### Exercise tasks:
- 1) Extract everything in the G8 Africa article from "The World Bank" down to "second world war.", copying it word for word.
- 2) Answer these questions using the article on the G8 plan for Africa:
(a) Where was the G8 gathering held?
(b) How much money a year does the World Bank estimate is needed to get Africa on target to meet UN development goals?
(c) According to the UN development programme, how many of the 45 countries in sub-Saharan Africa were on course to meet the 2015 targets?
- 3) List every person the G8 Africa article mentions by name.

### Text segment:

By Larry Elliott
GuardianJune 28, 2002
Aid agencies rounded furiously on the world's richest countries last night, describing the G8's much-vaunted rescue plan for Africa as a squandered opportunity and "recycled peanuts".
Tony Blair hailed yesterday's action plan from the west's leading industrial nations as a "real significant step forward", but the blueprint was strongly criticised for failing to provide the Marshall plan for Africa the prime minister promised at last year's summit in Genoa.
African leaders invited to the G8 gathering in Kananaskis, Canada, expressed deep disappointment that the plan did nothing to open western markets, cancel debts of the poorest countries or provide the financial aid needed to meet the UN's targets for tackling global poverty by 2015.
G8 sources claimed progress had been made on peacekeeping, resolving conflicts and eradicating polio. Half the $12bn (£7.86bn) a year already pledged by rich countries for aid budgets will be committed to Africa, while the fund to pay off the debts of the most impoverished states will be increased by $1bn.
But the outcome was a blow for Mr Blair, who had been pressing the G8 to come up with a more ambitious set of proposals, but was thwarted by the US and Japan.
Last night he was putting on a brave face: "Today's document will send out a signal of hope to Africa. We have agreed to help Africa to help itself. This will be remembered as the summit that devoted the lion's share of its attention to Africa."
He said the $6bn a year was a "significant uplift in aid", although Africa would have to make good its side of the bargain by rooting out corruption.
The World Bank estimates between $40bn and $60bn a year is needed to get Africa on target to meet UN development goals. The prime minister's official spokesman said: "We have never said that this was the end of the road. It was always going to be a first step."
But aid agencies were scathing about the plan, attacking it for its lack of new money and comparing it unfavourably with the generosity of the US in the original Marshall plan, which provided 1% of US GDP for five years to rebuild Europe after the second world war.
Oxfam said the summit had "failed to deliver the much-hyped breakthrough for Africa. A year of promises and grand intentions came to nothing as the leaders of the industrialised world agreed to an action plan lacking two key elements - action and a plan."
Phil Twyford, Oxfam's international advocacy director, said: "We're extremely disappointed by this wasted opportunity. They're offering peanuts to Africa - and recycled peanuts at that."
Bob Geldof, the debt campaigner and Live Aid organiser, said: "It looked fairly promising until a month ago. But in the past two weeks it has all unravelled into this meaningless conference."
As the G8 summit ended yesterday, the UN development programme reported that on current trends only 10 of the 45 countries in sub-Saharan Africa were on course to meet the 2015 targets, which include halving poverty, universal primary education and cutting infant mortality by two-thirds.

### Data:
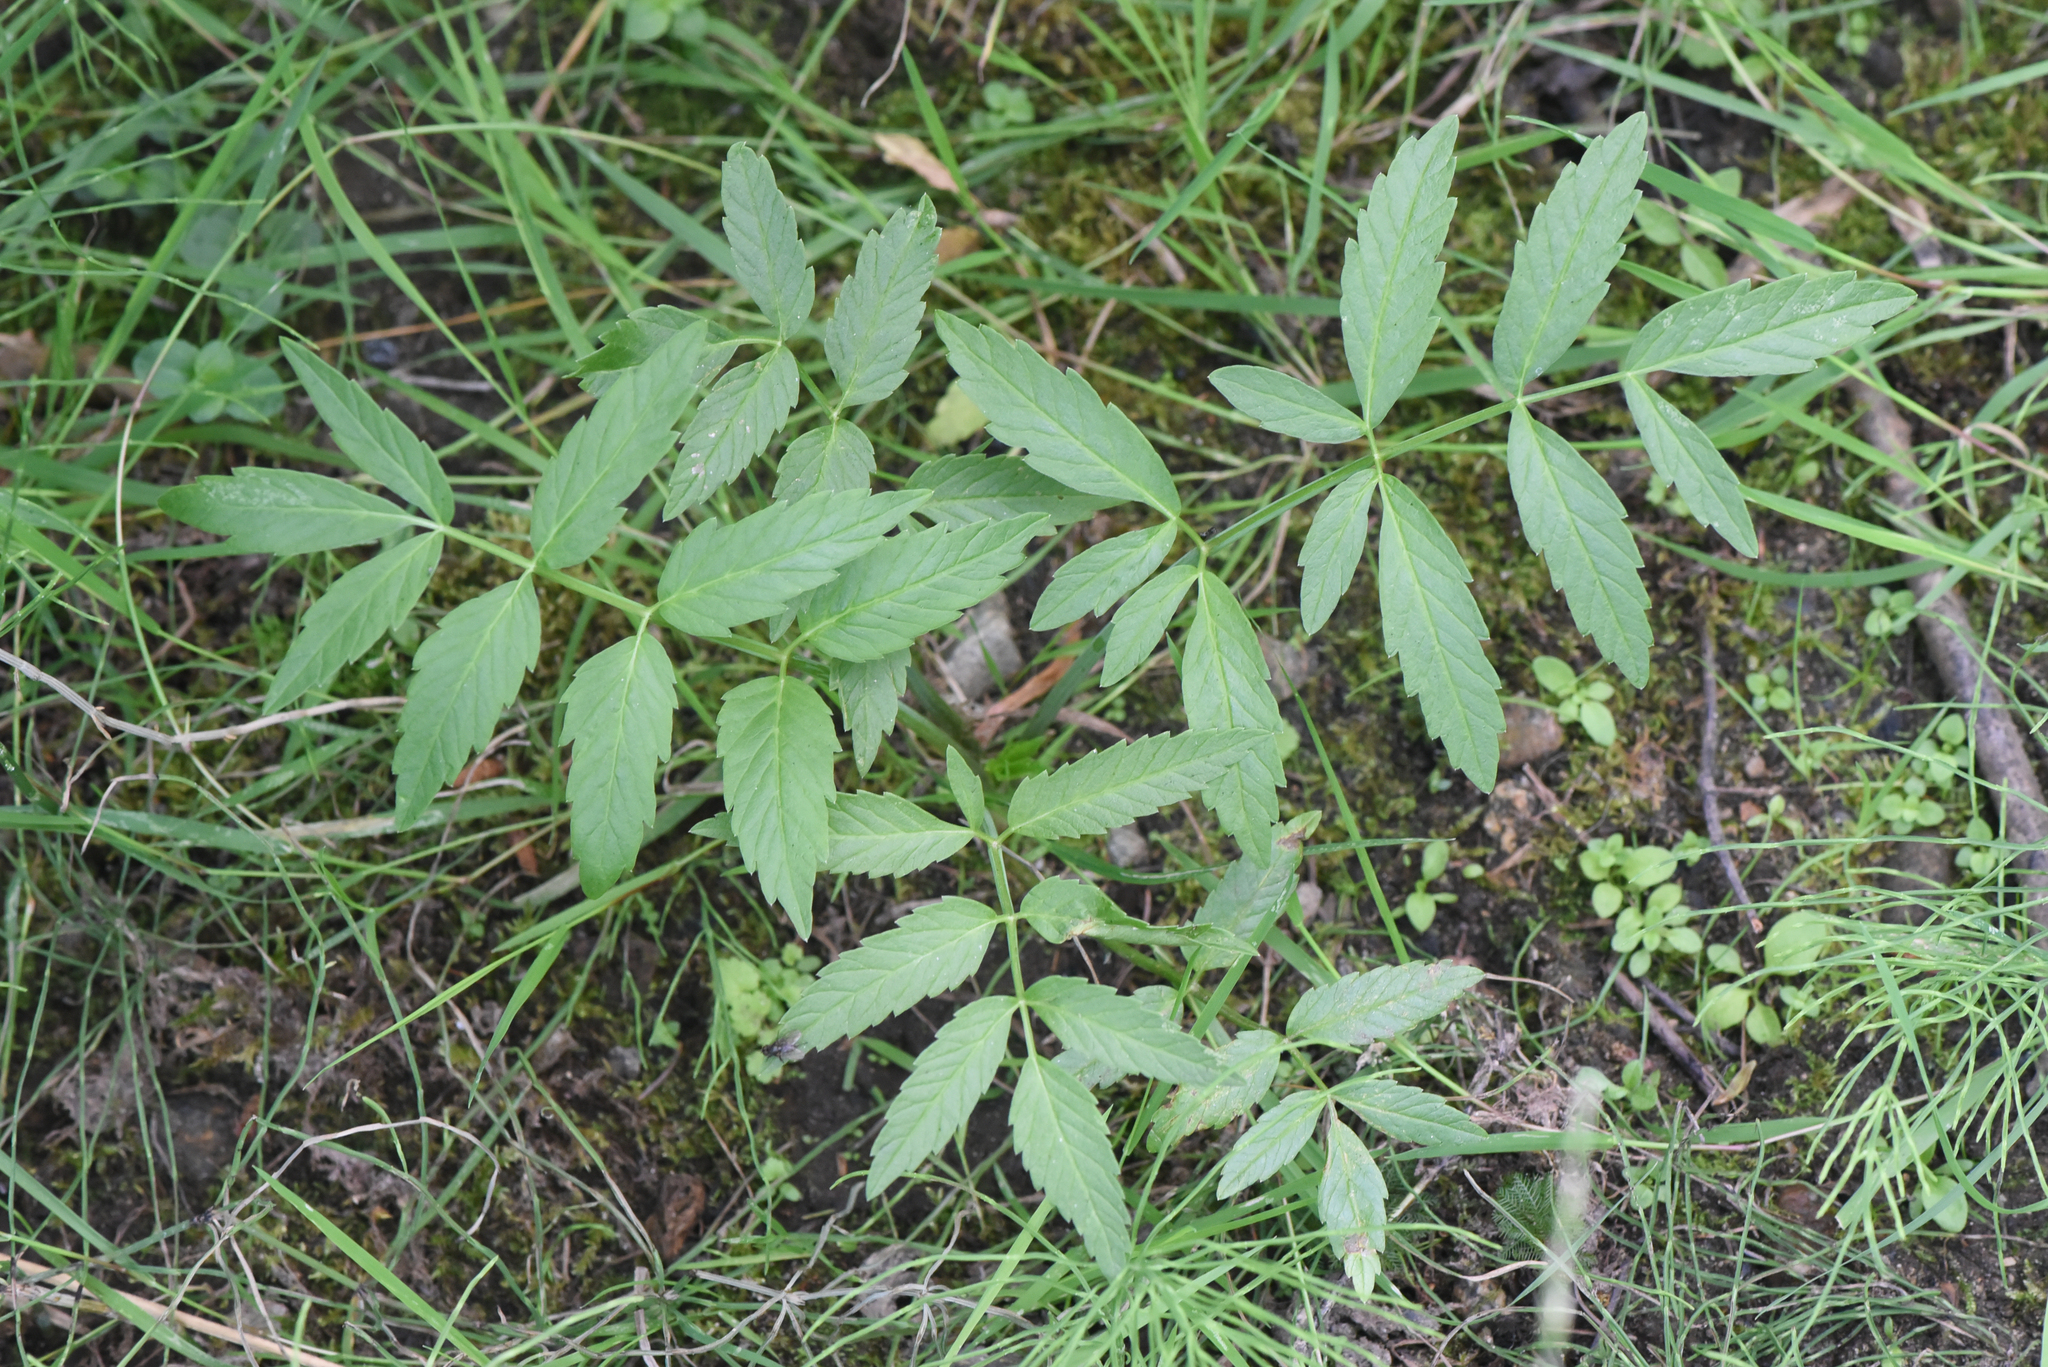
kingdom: Plantae
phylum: Tracheophyta
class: Magnoliopsida
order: Apiales
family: Apiaceae
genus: Cicuta
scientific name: Cicuta douglasii
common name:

### Results in order:
- 1)
The World Bank estimates between $40bn and $60bn a year is needed to get Africa on target to meet UN development goals. The prime minister's official spokesman said: "We have never said that this was the end of the road. It was always going to be a first step."
But aid agencies were scathing about the plan, attacking it for its lack of new money and comparing it unfavourably with the generosity of the US in the original Marshall plan, which provided 1% of US GDP for five years to rebuild Europe after the second world war.

- 2)
(a) Kananaskis, Canada
(b) Between $40bn and $60bn a year
(c) 10

- 3)
Larry Elliott
Tony Blair
Phil Twyford
Bob Geldof